Sie hob den Kopf und was er für Scham gehalten hatte, entpuppte sich als sengende Wut.

„Das, was er meiner Familie angetan hat, war kein Recht, Julian. Wenn du so darüber sprechen kannst, dann kennst du meine Geschichte nicht. Es hat sich jemand die Mühe gemacht, die Spuren zu verwischen. Und das allein sollte dir zu denken geben."

Er starrte auf seine blutigen Knöchel, während sie ging.

Er spielte weiter Klavier, ein Stück nach dem anderen, immer schwerer, immer schneller. Er hätte nicht so mit ihr reden dürfen. Aber entschuldigen konnte er sich auch nicht. Nicht jetzt, wenn der Ausdruck in Mays Augen noch so deutlich vor seinem inneren Auge stand.
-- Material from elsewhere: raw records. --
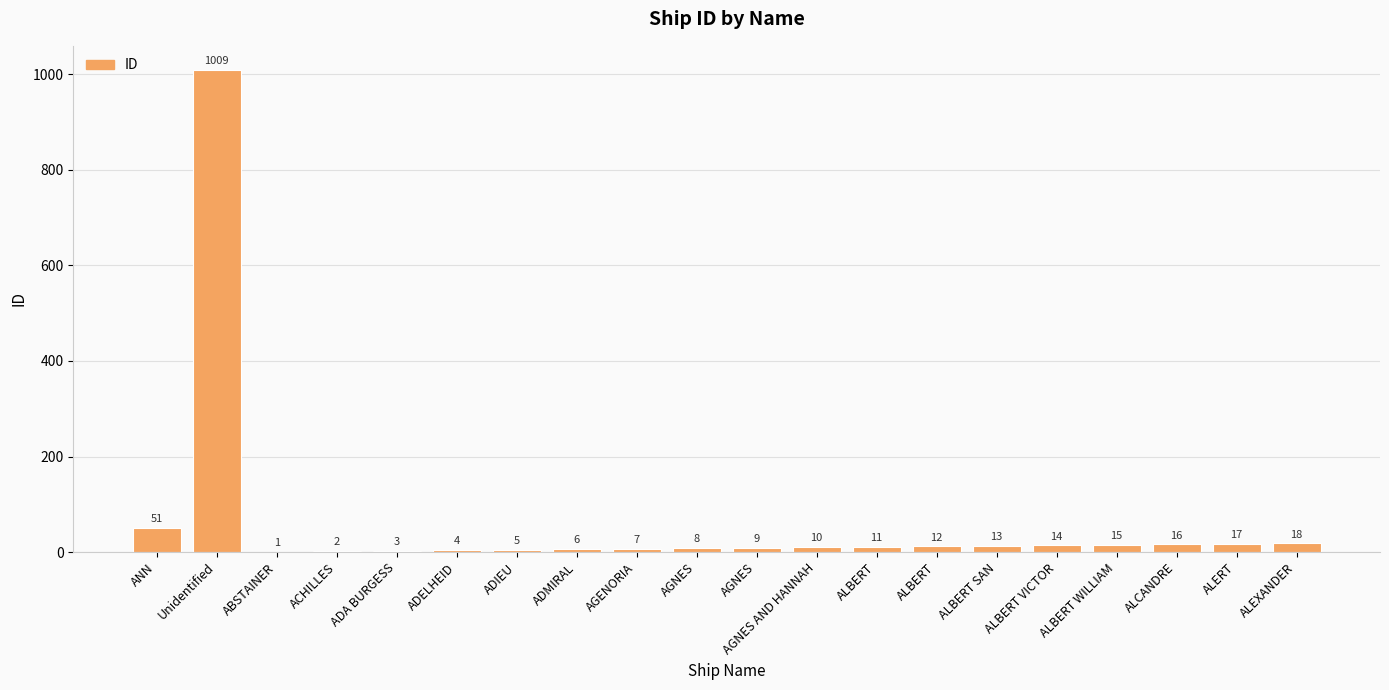

What is the change in value from Unidentified to ABSTAINER?

-1008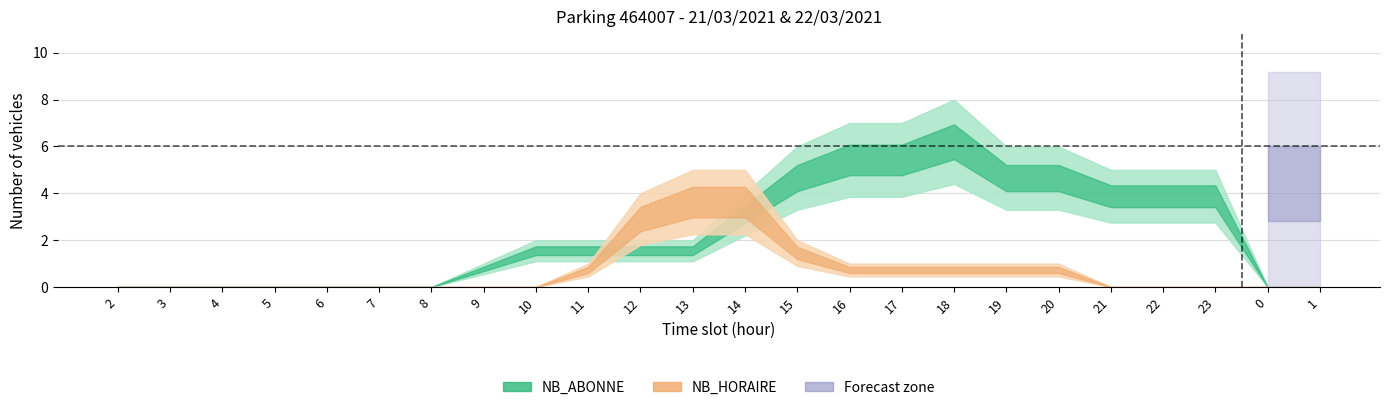

Does the chart display data point markers on the line(s)?

No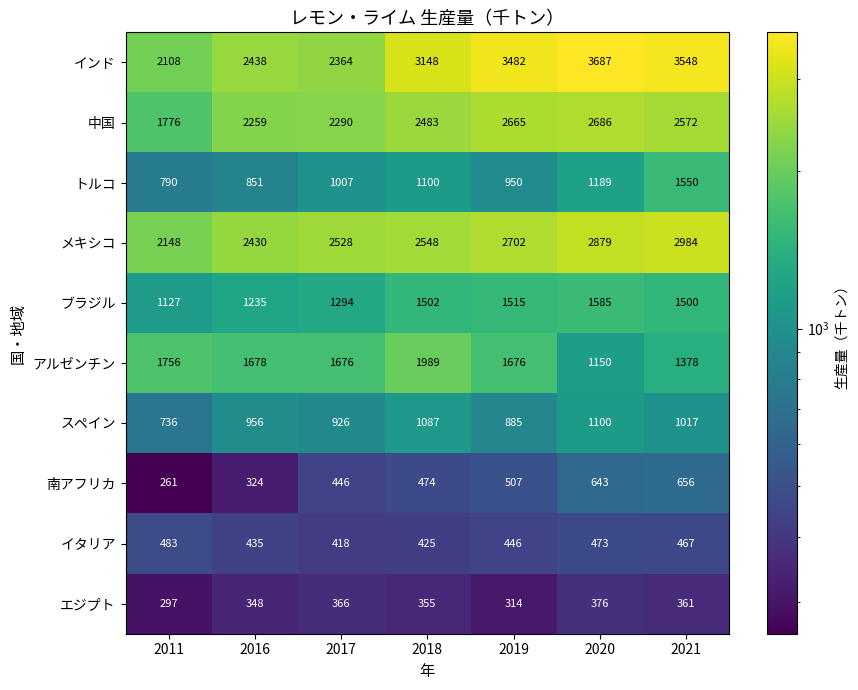

At which category is the sum across all series the highest?

2021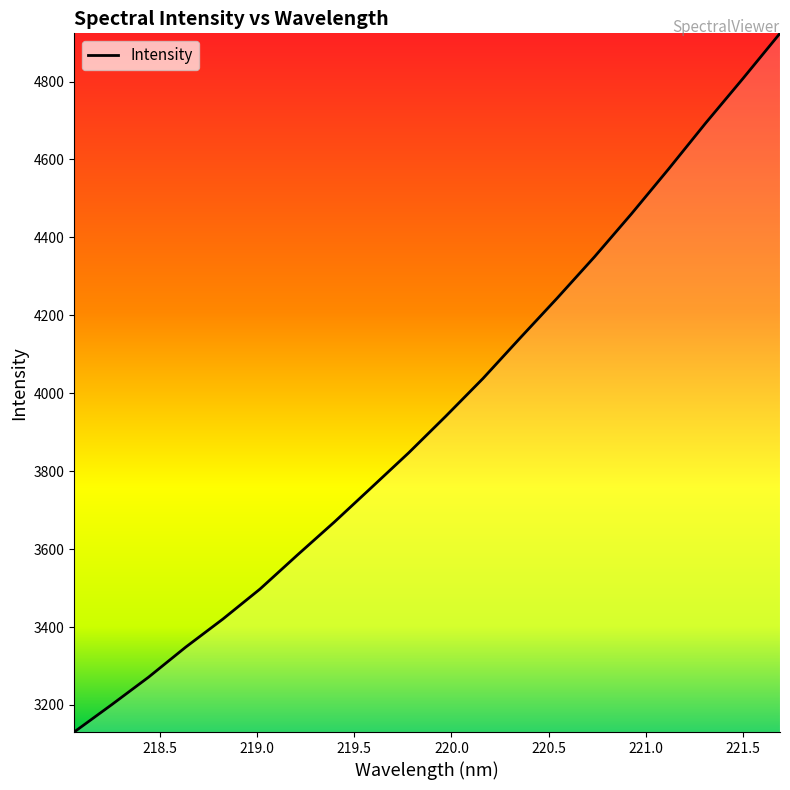

What is the maximum value shown in the chart?

4923.8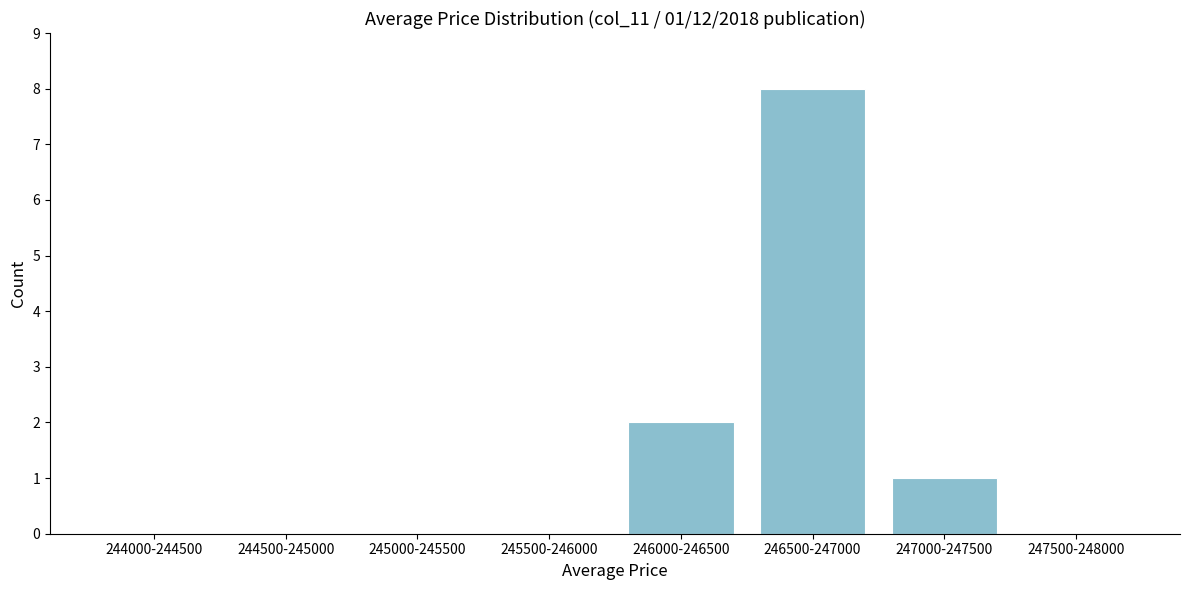

Reading left to right, extract all data points from this chart.

244000-244500=0	244500-245000=0	245000-245500=0	245500-246000=0	246000-246500=2	246500-247000=8	247000-247500=1	247500-248000=0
Stählerne Entschlossenheit. Brennender Hass. Tiefe Trauer um ihren Bruder.

Er war zu einem Monster geworden. So tief versunken in seine Lügen, dass er kein Tageslicht mehr sah. Wenn auch nur ein einziger seiner feinsäuberlich gesponnen Intrigenfäden reißen würde, würde er in der Dunkelheit ertrinken. Alleine, weit weg vom Lachen der Diebin.